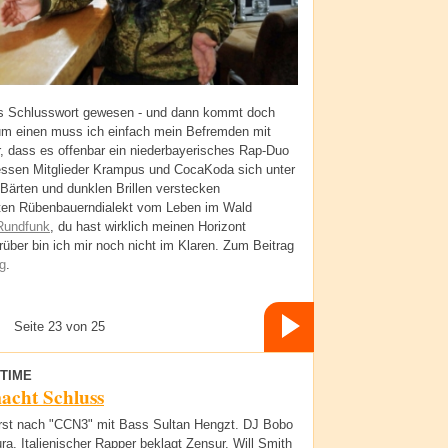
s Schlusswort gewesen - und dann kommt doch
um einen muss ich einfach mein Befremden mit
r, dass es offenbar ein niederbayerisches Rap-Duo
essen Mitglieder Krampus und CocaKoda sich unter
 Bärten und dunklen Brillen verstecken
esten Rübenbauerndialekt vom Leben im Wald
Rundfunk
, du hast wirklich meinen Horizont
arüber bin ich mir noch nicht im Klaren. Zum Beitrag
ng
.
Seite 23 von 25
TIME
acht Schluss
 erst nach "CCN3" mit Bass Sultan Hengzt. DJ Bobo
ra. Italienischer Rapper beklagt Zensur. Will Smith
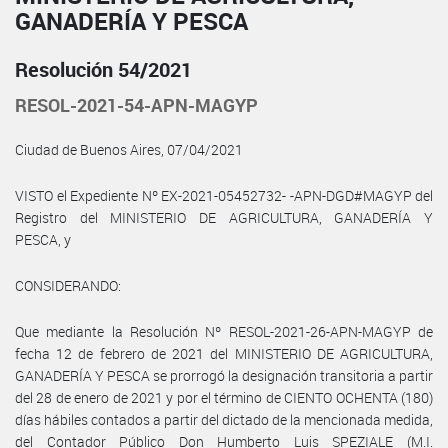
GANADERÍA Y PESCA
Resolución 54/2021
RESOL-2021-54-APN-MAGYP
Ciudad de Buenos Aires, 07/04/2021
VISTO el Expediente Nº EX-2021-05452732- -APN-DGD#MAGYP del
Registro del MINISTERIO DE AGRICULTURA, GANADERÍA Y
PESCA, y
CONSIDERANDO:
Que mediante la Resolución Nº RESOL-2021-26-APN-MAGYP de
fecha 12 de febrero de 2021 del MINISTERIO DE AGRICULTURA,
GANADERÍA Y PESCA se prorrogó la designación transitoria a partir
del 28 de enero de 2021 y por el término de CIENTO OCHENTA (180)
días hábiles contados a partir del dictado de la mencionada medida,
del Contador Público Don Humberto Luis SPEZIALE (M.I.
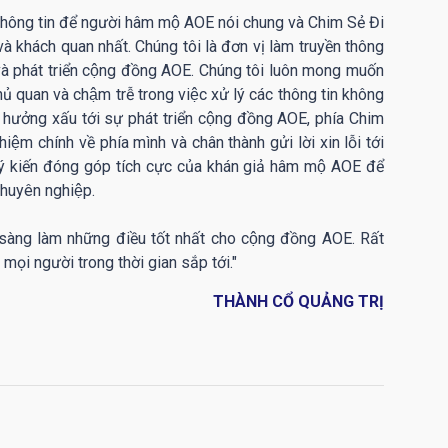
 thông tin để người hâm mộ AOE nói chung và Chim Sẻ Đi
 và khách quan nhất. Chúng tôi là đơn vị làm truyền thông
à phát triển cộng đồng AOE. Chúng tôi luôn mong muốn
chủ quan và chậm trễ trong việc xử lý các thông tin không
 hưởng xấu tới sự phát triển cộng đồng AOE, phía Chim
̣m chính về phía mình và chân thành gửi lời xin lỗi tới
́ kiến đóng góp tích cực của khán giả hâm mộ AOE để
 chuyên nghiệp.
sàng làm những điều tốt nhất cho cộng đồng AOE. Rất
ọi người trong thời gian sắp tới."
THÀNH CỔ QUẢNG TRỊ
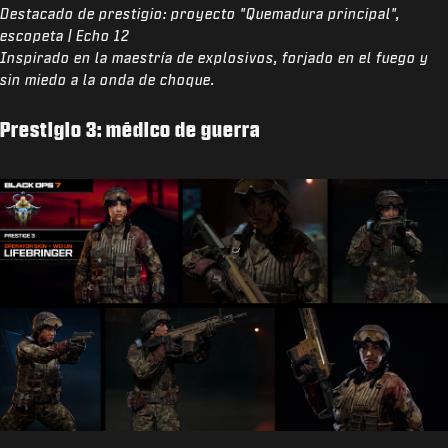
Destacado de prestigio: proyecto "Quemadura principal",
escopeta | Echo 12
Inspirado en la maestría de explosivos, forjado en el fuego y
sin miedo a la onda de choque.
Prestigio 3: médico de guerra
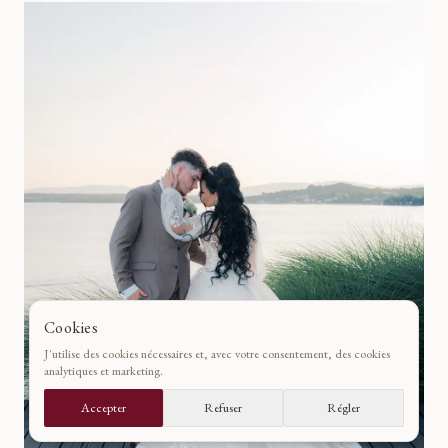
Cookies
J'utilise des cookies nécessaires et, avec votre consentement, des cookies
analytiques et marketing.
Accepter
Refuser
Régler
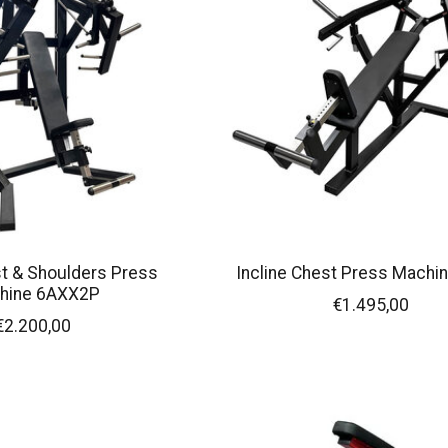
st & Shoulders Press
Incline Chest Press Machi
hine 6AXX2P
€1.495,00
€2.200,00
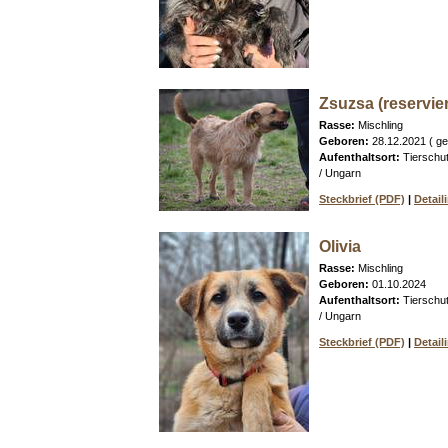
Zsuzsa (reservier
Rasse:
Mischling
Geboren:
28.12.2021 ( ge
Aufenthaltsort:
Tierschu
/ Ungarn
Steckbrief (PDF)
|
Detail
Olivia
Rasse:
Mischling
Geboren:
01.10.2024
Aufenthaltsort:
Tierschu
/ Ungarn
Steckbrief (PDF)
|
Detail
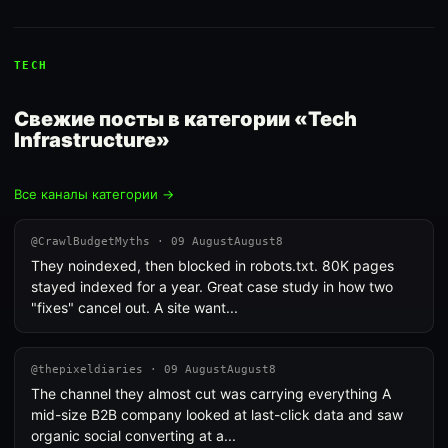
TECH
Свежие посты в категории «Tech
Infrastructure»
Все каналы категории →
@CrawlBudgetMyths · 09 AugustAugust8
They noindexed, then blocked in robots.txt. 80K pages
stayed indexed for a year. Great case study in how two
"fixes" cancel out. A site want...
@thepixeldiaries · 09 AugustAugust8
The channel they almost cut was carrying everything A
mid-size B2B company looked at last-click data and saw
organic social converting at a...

━━━━━━━━━━━━━━━━

## O que fazer
Transcreva com exatidão todas as linhas de texto de cada um dos registros e omita as imagens na resposta.

## Área de resposta
s Schlusswort gewesen - und dann kommt doch
um einen muss ich einfach mein Befremden mit
r, dass es offenbar ein niederbayerisches Rap-Duo
essen Mitglieder Krampus und CocaKoda sich unter
 Bärten und dunklen Brillen verstecken
esten Rübenbauerndialekt vom Leben im Wald
Rundfunk
, du hast wirklich meinen Horizont
arüber bin ich mir noch nicht im Klaren. Zum Beitrag
ng
.
Seite 23 von 25
TIME
acht Schluss
 erst nach "CCN3" mit Bass Sultan Hengzt. DJ Bobo
ra. Italienischer Rapper beklagt Zensur. Will Smith
GANADERÍA Y PESCA
Resolución 54/2021
RESOL-2021-54-APN-MAGYP
Ciudad de Buenos Aires, 07/04/2021
VISTO el Expediente Nº EX-2021-05452732- -APN-DGD#MAGYP del
Registro del MINISTERIO DE AGRICULTURA, GANADERÍA Y
PESCA, y
CONSIDERANDO:
Que mediante la Resolución Nº RESOL-2021-26-APN-MAGYP de
fecha 12 de febrero de 2021 del MINISTERIO DE AGRICULTURA,
GANADERÍA Y PESCA se prorrogó la designación transitoria a partir
del 28 de enero de 2021 y por el término de CIENTO OCHENTA (180)
días hábiles contados a partir del dictado de la mencionada medida,
del Contador Público Don Humberto Luis SPEZIALE (M.I.
 thông tin để người hâm mộ AOE nói chung và Chim Sẻ Đi
 và khách quan nhất. Chúng tôi là đơn vị làm truyền thông
à phát triển cộng đồng AOE. Chúng tôi luôn mong muốn
chủ quan và chậm trễ trong việc xử lý các thông tin không
 hưởng xấu tới sự phát triển cộng đồng AOE, phía Chim
̣m chính về phía mình và chân thành gửi lời xin lỗi tới
́ kiến đóng góp tích cực của khán giả hâm mộ AOE để
 chuyên nghiệp.
sàng làm những điều tốt nhất cho cộng đồng AOE. Rất
ọi người trong thời gian sắp tới."
THÀNH CỔ QUẢNG TRỊ
Destacado de prestigio: proyecto "Quemadura principal",
escopeta | Echo 12
Inspirado en la maestría de explosivos, forjado en el fuego y
sin miedo a la onda de choque.
Prestigio 3: médico de guerra
Cookies
J'utilise des cookies nécessaires et, avec votre consentement, des cookies
analytiques et marketing.
Accepter
Refuser
Régler
st & Shoulders Press
Incline Chest Press Machi
hine 6AXX2P
€1.495,00
€2.200,00
Zsuzsa (reservier
Rasse:
Mischling
Geboren:
28.12.2021 ( ge
Aufenthaltsort:
Tierschu
/ Ungarn
Steckbrief (PDF)
|
Detail
Olivia
Rasse:
Mischling
Geboren:
01.10.2024
Aufenthaltsort:
Tierschu
/ Ungarn
Steckbrief (PDF)
|
Detail
TECH
Свежие посты в категории «Tech
Infrastructure»
Все каналы категории →
@CrawlBudgetMyths · 09 AugustAugust8
They noindexed, then blocked in robots.txt. 80K pages
stayed indexed for a year. Great case study in how two
"fixes" cancel out. A site want...
@thepixeldiaries · 09 AugustAugust8
The channel they almost cut was carrying everything A
mid-size B2B company looked at last-click data and saw
organic social converting at a...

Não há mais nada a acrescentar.